Because the fastball and location were off on Friday, Parnell allowed two runs to the Pirates in the tenth inning, taking the loss and ending the Mets four-game winning streak.
“It’s been a roller-coaster ride of a year,” Parnell said on Friday. “The health’s been good. I feel like the small things are continually getting better. I’ll keep going forward.”
Unfortunately for Parnell, he left the field to a smattering of boos, despite the outing being the first time in six he had been scored upon.
“I was a little surprised [at the booing] with how well we’ve been playing,” manager Terry Collins said. “But it’s part of the game, you shrug, realize that it happens, and move on.”
Parnell heard the booing, but chose to focus on the fans who offered him support despite the disappointing performance.

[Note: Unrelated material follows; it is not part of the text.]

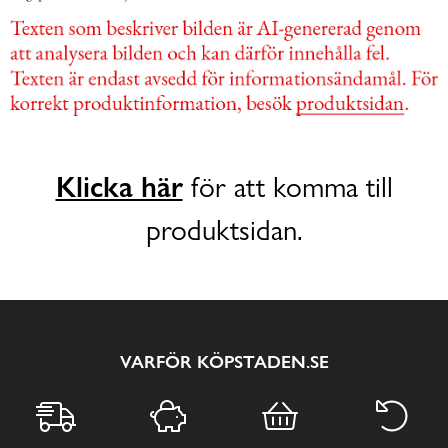
Klicka här
för att komma till
produktsidan.
VARFÖR KÖPSTADEN.SE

“True fans were out there supporting me,” Parnell said. “That actually meant a lot to me because it’s kind of been a roller-coaster ride this year. Losing a big ballgame like that is not fun. I saw some good fans up there showing me some support. It makes me feel good about the scenario.”
One of Parnell’s problems in his return from Tommy John Surgery has been he is yet to prove he can pitch effectively on back-to-back days. He was fine on Thursday afternoon against the Rockies, pitching a scoreless ninth inning. But his velocity was down on Friday night, his fastball was up in the zone, and the Pirates skewered him for two runs and a loss.
Parnell has now allowed eight runs in only 4 1/3 innings when pitching in the second of back-to-back games.
Still, Parnell attributes his struggles on Friday to poor execution, not fatigue.
“I think today is just a matter of trying to do too much,” the right-hander explained. “It’s a big spot. I’m kind of putting a lot of pressure on myself and trying to be too fine. I feel like when I try to get too fine I give up those little weak hits and stuff like that.”
Collins felt the same way, as Parnell only made 14 pitches on Thursday. Still, the manager acknowledged Parnell is still going through an unpredictable recovery process.
“There are days his arm has got it, days it doesn’t, and there’s nothing to signal when that’s going to be,” the manager explained.
Parnell clearly has a lot of work to do to get back to being the pitcher the Mets will need him to be. He has shown some positive signs lately with the uptick in his fastball, often sitting in the upper-90s with good and effective location. But then there are these kind of nights when it’s just not there.
The stats certainly support the hypothesis in that he does indeed struggle in back-to-back scenarios. His velocity is typically down, and his location has been off more often than not as well. It’s not unexpected – after all, he is coming off Tommy John Surgery, and nearly two years of basically not pitching at all. This is a process, and a process both he and the club will have to bear in the heat of a pennant race and must-win situations in the final 46 games of the year.
The thing is, if he continues to be off and on and the Mets do make it to the playoffs, they’re going to have to think about how Parnell might be able to effectively contribute in those games. His services will undoubtedly be needed on consecutive days, but if these struggles and setbacks continue, they may not have the luxury of patience during that time of year.
It would be an unfortunate dead end for Parnell in 2015 if he can’t break through this necessary barrier in the recovery process. But management and the front office are obligated the go with the best 25-man roster in that time of year.
Hopefully he can cap his comeback by pitching meaningful games in October.